§ Challenge:
Present the following entries again, word for word and in full.

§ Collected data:
____________

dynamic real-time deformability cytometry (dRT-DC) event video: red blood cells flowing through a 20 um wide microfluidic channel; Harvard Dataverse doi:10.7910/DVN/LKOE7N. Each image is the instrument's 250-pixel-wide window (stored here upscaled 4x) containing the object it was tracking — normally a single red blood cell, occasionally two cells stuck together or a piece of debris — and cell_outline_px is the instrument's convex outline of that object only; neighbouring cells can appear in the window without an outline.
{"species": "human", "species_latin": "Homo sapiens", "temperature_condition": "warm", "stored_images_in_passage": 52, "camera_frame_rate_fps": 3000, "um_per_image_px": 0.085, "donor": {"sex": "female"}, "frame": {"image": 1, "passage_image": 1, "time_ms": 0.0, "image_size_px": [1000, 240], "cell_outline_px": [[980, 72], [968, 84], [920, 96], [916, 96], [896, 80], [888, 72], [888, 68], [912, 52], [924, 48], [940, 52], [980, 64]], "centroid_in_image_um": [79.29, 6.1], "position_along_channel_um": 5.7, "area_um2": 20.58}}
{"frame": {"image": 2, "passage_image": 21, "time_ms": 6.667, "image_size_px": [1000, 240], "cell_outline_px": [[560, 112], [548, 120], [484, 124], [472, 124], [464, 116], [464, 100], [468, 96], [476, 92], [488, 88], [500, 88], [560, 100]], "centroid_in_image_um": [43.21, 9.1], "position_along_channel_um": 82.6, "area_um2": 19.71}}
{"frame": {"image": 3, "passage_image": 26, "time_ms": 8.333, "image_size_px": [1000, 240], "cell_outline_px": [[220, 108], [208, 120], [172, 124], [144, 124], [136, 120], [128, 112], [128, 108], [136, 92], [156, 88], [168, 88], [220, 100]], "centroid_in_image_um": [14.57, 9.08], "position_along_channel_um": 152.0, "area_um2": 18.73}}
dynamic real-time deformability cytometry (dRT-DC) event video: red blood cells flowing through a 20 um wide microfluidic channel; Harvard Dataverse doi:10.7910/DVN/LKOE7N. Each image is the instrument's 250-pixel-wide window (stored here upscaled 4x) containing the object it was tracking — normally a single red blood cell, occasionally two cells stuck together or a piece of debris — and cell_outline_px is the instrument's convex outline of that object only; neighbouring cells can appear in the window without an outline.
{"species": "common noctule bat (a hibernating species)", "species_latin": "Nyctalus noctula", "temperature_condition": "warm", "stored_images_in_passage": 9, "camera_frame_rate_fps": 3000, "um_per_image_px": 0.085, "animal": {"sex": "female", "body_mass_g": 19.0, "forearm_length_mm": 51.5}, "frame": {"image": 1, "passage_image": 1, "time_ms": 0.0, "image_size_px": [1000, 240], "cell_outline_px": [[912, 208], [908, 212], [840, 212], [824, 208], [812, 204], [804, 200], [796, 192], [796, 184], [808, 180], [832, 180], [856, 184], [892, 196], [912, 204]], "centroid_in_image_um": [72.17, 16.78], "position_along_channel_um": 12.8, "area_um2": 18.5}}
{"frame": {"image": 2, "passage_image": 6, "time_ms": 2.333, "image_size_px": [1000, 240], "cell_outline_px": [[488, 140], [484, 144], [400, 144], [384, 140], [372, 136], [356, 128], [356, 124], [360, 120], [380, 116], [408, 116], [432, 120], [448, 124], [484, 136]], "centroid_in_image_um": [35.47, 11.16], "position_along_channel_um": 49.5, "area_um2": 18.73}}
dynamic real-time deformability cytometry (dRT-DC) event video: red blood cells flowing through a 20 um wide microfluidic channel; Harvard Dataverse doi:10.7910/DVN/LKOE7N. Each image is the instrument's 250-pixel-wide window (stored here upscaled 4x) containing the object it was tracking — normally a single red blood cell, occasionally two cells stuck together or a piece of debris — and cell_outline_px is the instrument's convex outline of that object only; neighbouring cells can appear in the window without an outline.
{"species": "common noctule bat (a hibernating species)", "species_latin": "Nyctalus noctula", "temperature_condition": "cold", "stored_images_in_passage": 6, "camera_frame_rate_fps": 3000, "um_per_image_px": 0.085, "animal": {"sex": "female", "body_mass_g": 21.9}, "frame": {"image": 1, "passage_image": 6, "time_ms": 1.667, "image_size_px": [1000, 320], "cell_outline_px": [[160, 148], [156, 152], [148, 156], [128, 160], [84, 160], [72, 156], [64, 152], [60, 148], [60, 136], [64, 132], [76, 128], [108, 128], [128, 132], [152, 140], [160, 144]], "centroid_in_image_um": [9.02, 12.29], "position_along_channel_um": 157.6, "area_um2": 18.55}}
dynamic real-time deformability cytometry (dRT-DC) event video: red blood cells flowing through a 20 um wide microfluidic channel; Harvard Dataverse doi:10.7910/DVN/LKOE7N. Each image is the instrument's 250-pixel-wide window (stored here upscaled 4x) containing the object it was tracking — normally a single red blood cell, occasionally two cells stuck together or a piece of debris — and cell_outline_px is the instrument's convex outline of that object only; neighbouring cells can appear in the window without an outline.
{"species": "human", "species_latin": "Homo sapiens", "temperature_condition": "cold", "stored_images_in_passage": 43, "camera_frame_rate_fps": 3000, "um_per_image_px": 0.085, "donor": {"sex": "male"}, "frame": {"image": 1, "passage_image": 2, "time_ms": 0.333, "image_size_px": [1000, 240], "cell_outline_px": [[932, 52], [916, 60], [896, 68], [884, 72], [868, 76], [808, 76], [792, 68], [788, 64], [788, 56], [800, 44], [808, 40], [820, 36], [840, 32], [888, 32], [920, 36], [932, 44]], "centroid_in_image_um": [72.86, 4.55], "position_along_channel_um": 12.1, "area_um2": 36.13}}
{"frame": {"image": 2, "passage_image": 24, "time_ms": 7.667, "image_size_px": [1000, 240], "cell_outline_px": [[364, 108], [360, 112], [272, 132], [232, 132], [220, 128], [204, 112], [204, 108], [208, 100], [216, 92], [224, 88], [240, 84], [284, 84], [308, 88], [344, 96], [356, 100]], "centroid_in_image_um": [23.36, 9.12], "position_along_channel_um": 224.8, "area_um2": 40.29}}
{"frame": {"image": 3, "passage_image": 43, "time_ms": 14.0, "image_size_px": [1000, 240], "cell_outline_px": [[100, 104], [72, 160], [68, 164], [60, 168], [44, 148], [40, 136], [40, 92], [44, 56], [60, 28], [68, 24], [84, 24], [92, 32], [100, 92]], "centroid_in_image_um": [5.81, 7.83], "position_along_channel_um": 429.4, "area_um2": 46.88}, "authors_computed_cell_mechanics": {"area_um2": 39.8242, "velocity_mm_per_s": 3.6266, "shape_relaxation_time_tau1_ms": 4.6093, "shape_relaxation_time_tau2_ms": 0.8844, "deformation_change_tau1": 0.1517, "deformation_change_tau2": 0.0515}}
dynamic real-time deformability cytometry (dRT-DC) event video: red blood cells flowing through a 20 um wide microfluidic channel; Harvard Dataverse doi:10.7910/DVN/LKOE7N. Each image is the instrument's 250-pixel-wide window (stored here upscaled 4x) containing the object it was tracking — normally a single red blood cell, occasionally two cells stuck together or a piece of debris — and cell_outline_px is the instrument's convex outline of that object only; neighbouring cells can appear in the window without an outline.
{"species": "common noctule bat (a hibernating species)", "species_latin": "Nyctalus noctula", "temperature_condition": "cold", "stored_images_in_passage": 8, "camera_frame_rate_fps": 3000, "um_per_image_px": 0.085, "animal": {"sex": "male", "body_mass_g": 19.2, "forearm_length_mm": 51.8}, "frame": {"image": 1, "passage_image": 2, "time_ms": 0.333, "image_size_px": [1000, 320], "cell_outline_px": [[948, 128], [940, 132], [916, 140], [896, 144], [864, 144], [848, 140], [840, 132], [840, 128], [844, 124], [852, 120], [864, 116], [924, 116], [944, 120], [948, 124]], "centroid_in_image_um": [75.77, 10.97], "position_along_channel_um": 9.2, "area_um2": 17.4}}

____________

§ Full output:
dynamic real-time deformability cytometry (dRT-DC) event video: red blood cells flowing through a 20 um wide microfluidic channel; Harvard Dataverse doi:10.7910/DVN/LKOE7N. Each image is the instrument's 250-pixel-wide window (stored here upscaled 4x) containing the object it was tracking — normally a single red blood cell, occasionally two cells stuck together or a piece of debris — and cell_outline_px is the instrument's convex outline of that object only; neighbouring cells can appear in the window without an outline.
{"species": "human", "species_latin": "Homo sapiens", "temperature_condition": "warm", "stored_images_in_passage": 52, "camera_frame_rate_fps": 3000, "um_per_image_px": 0.085, "donor": {"sex": "female"}, "frame": {"image": 1, "passage_image": 1, "time_ms": 0.0, "image_size_px": [1000, 240], "cell_outline_px": [[980, 72], [968, 84], [920, 96], [916, 96], [896, 80], [888, 72], [888, 68], [912, 52], [924, 48], [940, 52], [980, 64]], "centroid_in_image_um": [79.29, 6.1], "position_along_channel_um": 5.7, "area_um2": 20.58}}
{"frame": {"image": 2, "passage_image": 21, "time_ms": 6.667, "image_size_px": [1000, 240], "cell_outline_px": [[560, 112], [548, 120], [484, 124], [472, 124], [464, 116], [464, 100], [468, 96], [476, 92], [488, 88], [500, 88], [560, 100]], "centroid_in_image_um": [43.21, 9.1], "position_along_channel_um": 82.6, "area_um2": 19.71}}
{"frame": {"image": 3, "passage_image": 26, "time_ms": 8.333, "image_size_px": [1000, 240], "cell_outline_px": [[220, 108], [208, 120], [172, 124], [144, 124], [136, 120], [128, 112], [128, 108], [136, 92], [156, 88], [168, 88], [220, 100]], "centroid_in_image_um": [14.57, 9.08], "position_along_channel_um": 152.0, "area_um2": 18.73}}
dynamic real-time deformability cytometry (dRT-DC) event video: red blood cells flowing through a 20 um wide microfluidic channel; Harvard Dataverse doi:10.7910/DVN/LKOE7N. Each image is the instrument's 250-pixel-wide window (stored here upscaled 4x) containing the object it was tracking — normally a single red blood cell, occasionally two cells stuck together or a piece of debris — and cell_outline_px is the instrument's convex outline of that object only; neighbouring cells can appear in the window without an outline.
{"species": "common noctule bat (a hibernating species)", "species_latin": "Nyctalus noctula", "temperature_condition": "warm", "stored_images_in_passage": 9, "camera_frame_rate_fps": 3000, "um_per_image_px": 0.085, "animal": {"sex": "female", "body_mass_g": 19.0, "forearm_length_mm": 51.5}, "frame": {"image": 1, "passage_image": 1, "time_ms": 0.0, "image_size_px": [1000, 240], "cell_outline_px": [[912, 208], [908, 212], [840, 212], [824, 208], [812, 204], [804, 200], [796, 192], [796, 184], [808, 180], [832, 180], [856, 184], [892, 196], [912, 204]], "centroid_in_image_um": [72.17, 16.78], "position_along_channel_um": 12.8, "area_um2": 18.5}}
{"frame": {"image": 2, "passage_image": 6, "time_ms": 2.333, "image_size_px": [1000, 240], "cell_outline_px": [[488, 140], [484, 144], [400, 144], [384, 140], [372, 136], [356, 128], [356, 124], [360, 120], [380, 116], [408, 116], [432, 120], [448, 124], [484, 136]], "centroid_in_image_um": [35.47, 11.16], "position_along_channel_um": 49.5, "area_um2": 18.73}}
dynamic real-time deformability cytometry (dRT-DC) event video: red blood cells flowing through a 20 um wide microfluidic channel; Harvard Dataverse doi:10.7910/DVN/LKOE7N. Each image is the instrument's 250-pixel-wide window (stored here upscaled 4x) containing the object it was tracking — normally a single red blood cell, occasionally two cells stuck together or a piece of debris — and cell_outline_px is the instrument's convex outline of that object only; neighbouring cells can appear in the window without an outline.
{"species": "common noctule bat (a hibernating species)", "species_latin": "Nyctalus noctula", "temperature_condition": "cold", "stored_images_in_passage": 6, "camera_frame_rate_fps": 3000, "um_per_image_px": 0.085, "animal": {"sex": "female", "body_mass_g": 21.9}, "frame": {"image": 1, "passage_image": 6, "time_ms": 1.667, "image_size_px": [1000, 320], "cell_outline_px": [[160, 148], [156, 152], [148, 156], [128, 160], [84, 160], [72, 156], [64, 152], [60, 148], [60, 136], [64, 132], [76, 128], [108, 128], [128, 132], [152, 140], [160, 144]], "centroid_in_image_um": [9.02, 12.29], "position_along_channel_um": 157.6, "area_um2": 18.55}}
dynamic real-time deformability cytometry (dRT-DC) event video: red blood cells flowing through a 20 um wide microfluidic channel; Harvard Dataverse doi:10.7910/DVN/LKOE7N. Each image is the instrument's 250-pixel-wide window (stored here upscaled 4x) containing the object it was tracking — normally a single red blood cell, occasionally two cells stuck together or a piece of debris — and cell_outline_px is the instrument's convex outline of that object only; neighbouring cells can appear in the window without an outline.
{"species": "human", "species_latin": "Homo sapiens", "temperature_condition": "cold", "stored_images_in_passage": 43, "camera_frame_rate_fps": 3000, "um_per_image_px": 0.085, "donor": {"sex": "male"}, "frame": {"image": 1, "passage_image": 2, "time_ms": 0.333, "image_size_px": [1000, 240], "cell_outline_px": [[932, 52], [916, 60], [896, 68], [884, 72], [868, 76], [808, 76], [792, 68], [788, 64], [788, 56], [800, 44], [808, 40], [820, 36], [840, 32], [888, 32], [920, 36], [932, 44]], "centroid_in_image_um": [72.86, 4.55], "position_along_channel_um": 12.1, "area_um2": 36.13}}
{"frame": {"image": 2, "passage_image": 24, "time_ms": 7.667, "image_size_px": [1000, 240], "cell_outline_px": [[364, 108], [360, 112], [272, 132], [232, 132], [220, 128], [204, 112], [204, 108], [208, 100], [216, 92], [224, 88], [240, 84], [284, 84], [308, 88], [344, 96], [356, 100]], "centroid_in_image_um": [23.36, 9.12], "position_along_channel_um": 224.8, "area_um2": 40.29}}
{"frame": {"image": 3, "passage_image": 43, "time_ms": 14.0, "image_size_px": [1000, 240], "cell_outline_px": [[100, 104], [72, 160], [68, 164], [60, 168], [44, 148], [40, 136], [40, 92], [44, 56], [60, 28], [68, 24], [84, 24], [92, 32], [100, 92]], "centroid_in_image_um": [5.81, 7.83], "position_along_channel_um": 429.4, "area_um2": 46.88}, "authors_computed_cell_mechanics": {"area_um2": 39.8242, "velocity_mm_per_s": 3.6266, "shape_relaxation_time_tau1_ms": 4.6093, "shape_relaxation_time_tau2_ms": 0.8844, "deformation_change_tau1": 0.1517, "deformation_change_tau2": 0.0515}}
dynamic real-time deformability cytometry (dRT-DC) event video: red blood cells flowing through a 20 um wide microfluidic channel; Harvard Dataverse doi:10.7910/DVN/LKOE7N. Each image is the instrument's 250-pixel-wide window (stored here upscaled 4x) containing the object it was tracking — normally a single red blood cell, occasionally two cells stuck together or a piece of debris — and cell_outline_px is the instrument's convex outline of that object only; neighbouring cells can appear in the window without an outline.
{"species": "common noctule bat (a hibernating species)", "species_latin": "Nyctalus noctula", "temperature_condition": "cold", "stored_images_in_passage": 8, "camera_frame_rate_fps": 3000, "um_per_image_px": 0.085, "animal": {"sex": "male", "body_mass_g": 19.2, "forearm_length_mm": 51.8}, "frame": {"image": 1, "passage_image": 2, "time_ms": 0.333, "image_size_px": [1000, 320], "cell_outline_px": [[948, 128], [940, 132], [916, 140], [896, 144], [864, 144], [848, 140], [840, 132], [840, 128], [844, 124], [852, 120], [864, 116], [924, 116], [944, 120], [948, 124]], "centroid_in_image_um": [75.77, 10.97], "position_along_channel_um": 9.2, "area_um2": 17.4}}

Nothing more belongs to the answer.